Un jour, alors qu’ils sont tous les deux dans la rue, son paternel est
assassiné. Lui se retrouve avec une oreille tranchée. Sa vie est alors
bouleversée. Il ne sait pas vivre seul, il n’a pas de revenus, il est maladroit
dans ses relations aux autres, pas toujours à l’aise. Des soldats
réquisitionnent son appartement, la concierge entreprend de lui donner des
conseils, de le caser…. Il ignore comment se comporter face à toutes ces
personnes qui se mettent à « régenter » son quotidien. Il réalise,
grâce à un subterfuge que je ne dévoilerai pas, que les militaires installés
chez lui, ne sont pas fiables. Il enquête discrètement car il n’a pas envie de
se faire avoir. De fil en aiguille il va se retrouver à travailler pour la
milice.
À travers un récit plein de dérision et d’humour, l’auteur
parle de sujets graves comme le fait que certaines personnes soient
pratiquement obligées de collaborer qu’elles le veuillent ou non, pour ne pas
se mettre en danger. Samson essaie de surnager dans cette ville où personne
n’est vraiment ce qu’on imagine. Les camps « voleurs » et «
volés » ne sont pas clairs, le rôle de chacun non plus. Jusqu’où vont les
hommes et les femmes pour sauver leur peau, avoir de quoi manger ou se
chauffer ? Peut-on les blâmer ? Et Samson, comment peut-il démêler le
vrai du faux, à qui peut-il faire confiance ?

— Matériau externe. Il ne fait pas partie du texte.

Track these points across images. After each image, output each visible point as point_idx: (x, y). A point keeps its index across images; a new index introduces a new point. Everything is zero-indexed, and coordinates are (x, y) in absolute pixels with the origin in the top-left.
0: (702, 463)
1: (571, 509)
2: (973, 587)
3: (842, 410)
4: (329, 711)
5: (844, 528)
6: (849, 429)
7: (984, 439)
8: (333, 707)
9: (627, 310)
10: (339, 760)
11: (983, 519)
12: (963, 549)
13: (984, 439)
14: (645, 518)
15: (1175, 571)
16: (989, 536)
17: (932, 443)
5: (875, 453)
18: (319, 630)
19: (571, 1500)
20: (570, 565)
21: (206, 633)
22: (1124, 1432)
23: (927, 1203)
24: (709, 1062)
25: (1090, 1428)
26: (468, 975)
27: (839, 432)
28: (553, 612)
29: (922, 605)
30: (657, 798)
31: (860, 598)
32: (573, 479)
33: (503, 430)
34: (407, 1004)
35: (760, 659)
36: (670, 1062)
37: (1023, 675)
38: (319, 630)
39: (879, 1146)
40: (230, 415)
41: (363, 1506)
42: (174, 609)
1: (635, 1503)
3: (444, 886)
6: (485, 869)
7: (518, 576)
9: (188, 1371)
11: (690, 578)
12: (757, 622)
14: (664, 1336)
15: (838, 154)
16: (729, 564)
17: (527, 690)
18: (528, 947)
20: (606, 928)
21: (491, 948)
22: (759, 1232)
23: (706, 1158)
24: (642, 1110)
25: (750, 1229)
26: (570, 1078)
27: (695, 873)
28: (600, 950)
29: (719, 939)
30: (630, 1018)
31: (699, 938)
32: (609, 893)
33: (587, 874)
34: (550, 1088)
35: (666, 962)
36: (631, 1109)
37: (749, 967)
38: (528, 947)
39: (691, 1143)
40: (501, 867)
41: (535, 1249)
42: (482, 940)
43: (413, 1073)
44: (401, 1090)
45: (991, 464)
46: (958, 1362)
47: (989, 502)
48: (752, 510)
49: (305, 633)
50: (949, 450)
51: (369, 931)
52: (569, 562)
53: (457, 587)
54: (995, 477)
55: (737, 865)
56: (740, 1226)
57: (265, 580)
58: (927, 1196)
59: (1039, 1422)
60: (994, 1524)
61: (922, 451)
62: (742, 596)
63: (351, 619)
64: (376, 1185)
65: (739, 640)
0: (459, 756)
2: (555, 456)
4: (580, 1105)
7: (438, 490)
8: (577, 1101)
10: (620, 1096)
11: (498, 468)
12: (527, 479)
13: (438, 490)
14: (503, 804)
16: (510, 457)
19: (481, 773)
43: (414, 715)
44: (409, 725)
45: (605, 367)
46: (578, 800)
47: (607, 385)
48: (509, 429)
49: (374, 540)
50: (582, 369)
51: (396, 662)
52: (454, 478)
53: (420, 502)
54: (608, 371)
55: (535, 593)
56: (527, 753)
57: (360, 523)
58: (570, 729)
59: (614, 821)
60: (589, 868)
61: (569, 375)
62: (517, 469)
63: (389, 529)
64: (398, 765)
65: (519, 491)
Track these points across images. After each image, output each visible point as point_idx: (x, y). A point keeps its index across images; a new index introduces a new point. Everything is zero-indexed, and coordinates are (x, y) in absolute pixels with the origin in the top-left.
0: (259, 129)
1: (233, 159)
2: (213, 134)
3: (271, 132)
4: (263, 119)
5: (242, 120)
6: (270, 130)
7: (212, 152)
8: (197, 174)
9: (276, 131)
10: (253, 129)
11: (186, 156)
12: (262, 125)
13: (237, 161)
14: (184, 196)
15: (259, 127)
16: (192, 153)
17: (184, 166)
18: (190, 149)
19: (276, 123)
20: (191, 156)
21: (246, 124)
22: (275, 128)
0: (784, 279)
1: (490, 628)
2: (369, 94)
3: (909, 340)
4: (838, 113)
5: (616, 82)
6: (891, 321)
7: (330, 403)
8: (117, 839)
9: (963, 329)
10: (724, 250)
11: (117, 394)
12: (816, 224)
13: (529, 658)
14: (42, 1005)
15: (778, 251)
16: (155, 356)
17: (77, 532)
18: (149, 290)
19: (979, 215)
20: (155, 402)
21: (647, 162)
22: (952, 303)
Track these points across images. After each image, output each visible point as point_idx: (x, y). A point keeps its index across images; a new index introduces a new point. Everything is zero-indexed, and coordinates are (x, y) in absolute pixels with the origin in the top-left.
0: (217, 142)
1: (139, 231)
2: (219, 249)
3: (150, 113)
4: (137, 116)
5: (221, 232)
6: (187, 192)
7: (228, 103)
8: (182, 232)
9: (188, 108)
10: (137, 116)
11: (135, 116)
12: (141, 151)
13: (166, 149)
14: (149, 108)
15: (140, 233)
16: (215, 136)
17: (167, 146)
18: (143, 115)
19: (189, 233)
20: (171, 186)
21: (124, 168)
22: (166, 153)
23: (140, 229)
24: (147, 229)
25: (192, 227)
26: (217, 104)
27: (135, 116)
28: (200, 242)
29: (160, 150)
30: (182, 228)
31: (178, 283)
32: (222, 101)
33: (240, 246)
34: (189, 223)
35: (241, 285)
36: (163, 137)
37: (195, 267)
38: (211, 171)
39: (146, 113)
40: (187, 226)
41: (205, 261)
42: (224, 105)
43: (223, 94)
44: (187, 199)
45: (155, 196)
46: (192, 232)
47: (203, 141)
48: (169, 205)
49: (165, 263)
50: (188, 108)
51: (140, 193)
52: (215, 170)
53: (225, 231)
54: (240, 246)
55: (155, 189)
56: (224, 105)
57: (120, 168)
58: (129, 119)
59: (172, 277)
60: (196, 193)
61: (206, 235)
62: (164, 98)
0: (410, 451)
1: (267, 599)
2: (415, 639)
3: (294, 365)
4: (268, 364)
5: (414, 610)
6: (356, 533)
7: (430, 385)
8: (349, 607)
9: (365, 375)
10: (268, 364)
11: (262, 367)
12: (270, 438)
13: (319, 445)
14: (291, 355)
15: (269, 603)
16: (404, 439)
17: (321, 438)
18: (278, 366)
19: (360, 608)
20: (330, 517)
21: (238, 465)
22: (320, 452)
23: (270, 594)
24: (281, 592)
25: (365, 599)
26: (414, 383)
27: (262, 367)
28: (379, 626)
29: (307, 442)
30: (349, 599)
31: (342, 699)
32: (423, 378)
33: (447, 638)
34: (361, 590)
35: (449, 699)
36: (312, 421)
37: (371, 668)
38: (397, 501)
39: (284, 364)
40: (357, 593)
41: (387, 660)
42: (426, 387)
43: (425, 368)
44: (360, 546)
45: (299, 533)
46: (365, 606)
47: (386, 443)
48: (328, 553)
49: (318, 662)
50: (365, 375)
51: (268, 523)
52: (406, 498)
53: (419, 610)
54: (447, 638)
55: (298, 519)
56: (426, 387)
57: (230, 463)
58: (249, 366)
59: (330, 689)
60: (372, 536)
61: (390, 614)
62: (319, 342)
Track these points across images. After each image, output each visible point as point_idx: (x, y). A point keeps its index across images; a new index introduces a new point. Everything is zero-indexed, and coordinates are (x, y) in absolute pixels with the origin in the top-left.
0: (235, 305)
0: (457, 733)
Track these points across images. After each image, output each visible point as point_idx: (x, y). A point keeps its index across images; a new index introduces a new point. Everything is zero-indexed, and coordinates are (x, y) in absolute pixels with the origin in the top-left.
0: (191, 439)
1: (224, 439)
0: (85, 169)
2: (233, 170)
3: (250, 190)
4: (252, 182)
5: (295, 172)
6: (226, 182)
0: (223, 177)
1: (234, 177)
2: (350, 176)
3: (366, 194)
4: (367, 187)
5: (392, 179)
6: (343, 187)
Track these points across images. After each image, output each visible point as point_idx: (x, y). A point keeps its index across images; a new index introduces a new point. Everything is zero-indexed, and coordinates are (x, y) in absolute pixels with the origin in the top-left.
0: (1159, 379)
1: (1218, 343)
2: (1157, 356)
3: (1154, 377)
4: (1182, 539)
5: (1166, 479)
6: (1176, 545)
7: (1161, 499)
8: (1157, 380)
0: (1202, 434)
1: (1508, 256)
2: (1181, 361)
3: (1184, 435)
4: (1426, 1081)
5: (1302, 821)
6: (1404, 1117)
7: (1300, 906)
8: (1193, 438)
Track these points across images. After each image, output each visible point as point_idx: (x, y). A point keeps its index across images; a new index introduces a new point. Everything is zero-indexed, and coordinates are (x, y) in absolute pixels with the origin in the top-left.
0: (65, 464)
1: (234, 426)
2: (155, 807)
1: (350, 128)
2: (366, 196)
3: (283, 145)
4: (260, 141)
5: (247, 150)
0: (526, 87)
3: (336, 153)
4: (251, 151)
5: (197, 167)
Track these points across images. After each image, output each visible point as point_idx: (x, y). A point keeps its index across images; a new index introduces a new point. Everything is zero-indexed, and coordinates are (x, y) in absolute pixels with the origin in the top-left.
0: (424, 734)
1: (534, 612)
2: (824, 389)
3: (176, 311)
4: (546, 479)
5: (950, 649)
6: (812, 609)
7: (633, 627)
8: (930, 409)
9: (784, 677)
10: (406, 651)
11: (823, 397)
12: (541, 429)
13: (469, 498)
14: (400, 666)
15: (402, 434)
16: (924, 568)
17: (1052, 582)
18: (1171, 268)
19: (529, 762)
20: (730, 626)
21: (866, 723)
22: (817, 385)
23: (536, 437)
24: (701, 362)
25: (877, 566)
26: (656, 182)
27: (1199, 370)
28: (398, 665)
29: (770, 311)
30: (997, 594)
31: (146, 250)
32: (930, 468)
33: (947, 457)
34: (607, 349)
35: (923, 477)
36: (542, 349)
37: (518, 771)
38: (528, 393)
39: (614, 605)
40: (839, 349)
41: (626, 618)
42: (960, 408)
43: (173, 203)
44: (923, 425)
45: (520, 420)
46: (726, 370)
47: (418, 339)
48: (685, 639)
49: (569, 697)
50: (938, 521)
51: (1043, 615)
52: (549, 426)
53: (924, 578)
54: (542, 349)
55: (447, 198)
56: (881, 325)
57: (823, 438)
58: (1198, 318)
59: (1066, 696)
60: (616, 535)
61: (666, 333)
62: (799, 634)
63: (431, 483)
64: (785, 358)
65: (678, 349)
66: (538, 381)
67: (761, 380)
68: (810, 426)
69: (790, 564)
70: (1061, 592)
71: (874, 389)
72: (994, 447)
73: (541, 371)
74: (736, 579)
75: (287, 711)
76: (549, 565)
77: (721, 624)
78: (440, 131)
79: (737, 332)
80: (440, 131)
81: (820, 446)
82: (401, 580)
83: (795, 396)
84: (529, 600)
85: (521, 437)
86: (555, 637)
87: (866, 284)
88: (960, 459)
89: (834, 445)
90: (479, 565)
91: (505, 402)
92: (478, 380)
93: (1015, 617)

Si Samson peut sembler un peu attentiste et mou au début, il
se révèle beaucoup plus futé que ce qu’il laisse paraître. Il utilise à bon
escient son arme secrète (et cette originalité est tout simplement jubilatoire)
pour cerner les personnalités de ceux qu’il côtoie. Son évolution est
réellement intéressante et judicieusement amenée. Un autre aspect du récit
mérite le détour, c’est la façon dont chacun appréhende les situations suivant
ce qu’il pense des gouvernants, de la police etc. Les différents protagonistes
sont vraiment étoffés avec des caractères bien définis pour la plupart.
L’écriture d’Andreï Kourkov est un régal (merci au
traducteur). J’ai eu beaucoup de plaisir à cette lecture. Les descriptions sont
fines, les dialogues savoureux, on ressent à la perfection l’atmosphère de
suspicion omniprésente et la peur de la trahison à chaque instant.
Ce premier opus est captivant, construite avec intelligence et doigté. J’ai été « dedans » du début à la fin et j’ai hâte de découvrir la suite.